_WHAT NEEDS TO BE DONE_
Copy nothing but the lines from the opening of the entries through the line that contains "pinky pip: (127, 678)", exactly as written. Drop the pictures.

BEGIN SOURCE RECORDS

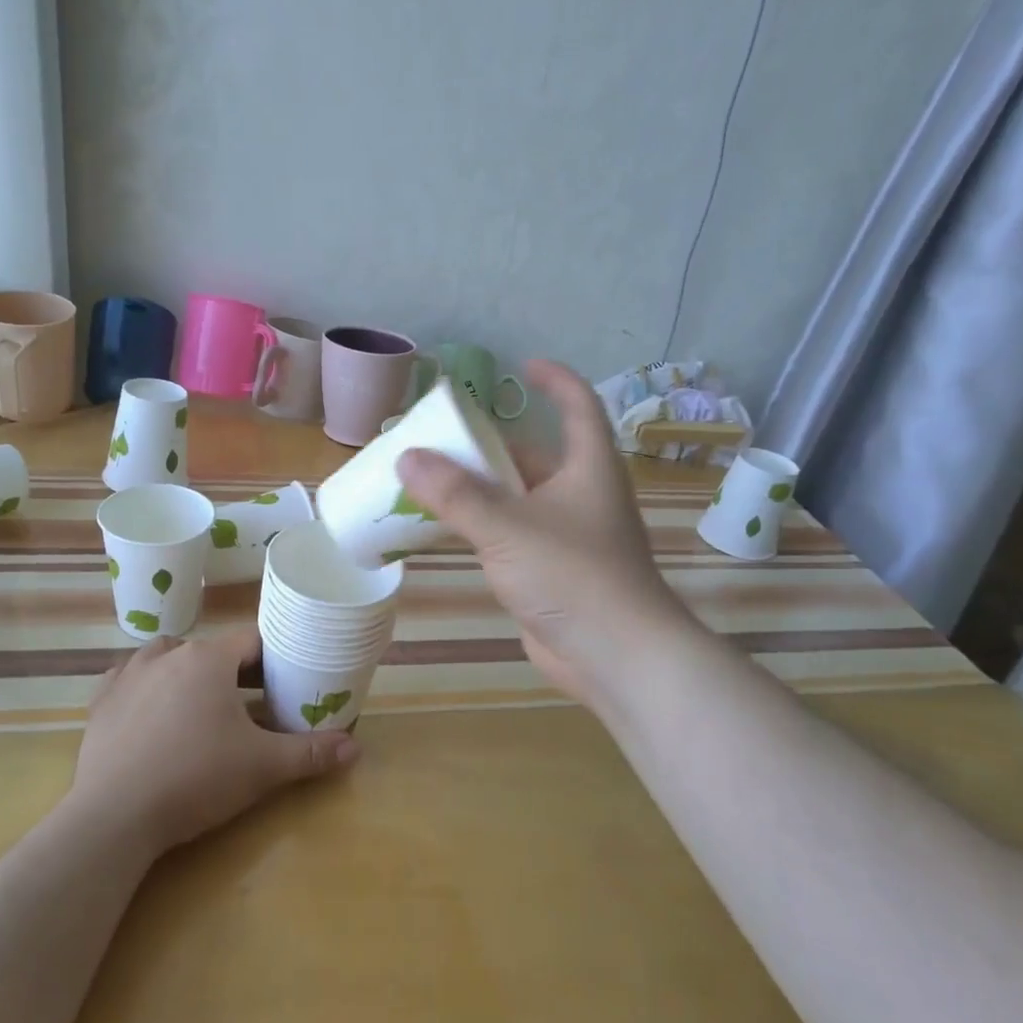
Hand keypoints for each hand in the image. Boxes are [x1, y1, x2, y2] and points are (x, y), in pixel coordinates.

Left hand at [72, 627, 358, 853]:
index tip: (285, 682)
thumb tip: (356, 747)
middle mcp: (168, 654)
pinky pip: (127, 678)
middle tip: (251, 703)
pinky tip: (150, 709)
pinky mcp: (101, 701)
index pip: (252, 641)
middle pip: (211, 649)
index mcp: (209, 659)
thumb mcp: (262, 768)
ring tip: (199, 702)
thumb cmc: (196, 779)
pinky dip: (144, 686)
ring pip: (167, 656)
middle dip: (233, 671)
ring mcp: (128, 674)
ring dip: (186, 671)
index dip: (273, 659)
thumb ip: (311, 753)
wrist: (115, 817)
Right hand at [397, 360, 687, 715]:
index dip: (554, 380)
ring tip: (429, 479)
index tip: (521, 366)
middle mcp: (581, 495)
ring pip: (517, 499)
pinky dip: (481, 527)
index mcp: (587, 468)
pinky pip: (511, 536)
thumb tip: (407, 457)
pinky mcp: (552, 572)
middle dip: (489, 446)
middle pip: (534, 456)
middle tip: (441, 438)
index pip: (578, 405)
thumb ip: (454, 493)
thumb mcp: (506, 527)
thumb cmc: (572, 575)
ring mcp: (568, 536)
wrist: (615, 655)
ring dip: (479, 490)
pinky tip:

END SOURCE RECORDS

_EXERCISE OUTPUT_
Hand keypoints for each hand in the image. Boxes are [x1, y1, x2, y2] and points are (x, y), in pixel coordinates.

Left hand at [72, 627, 358, 853]:
index tip: (285, 682)
thumb tip: (356, 747)
middle mcp: (168, 654)
pinky pip: (127, 678)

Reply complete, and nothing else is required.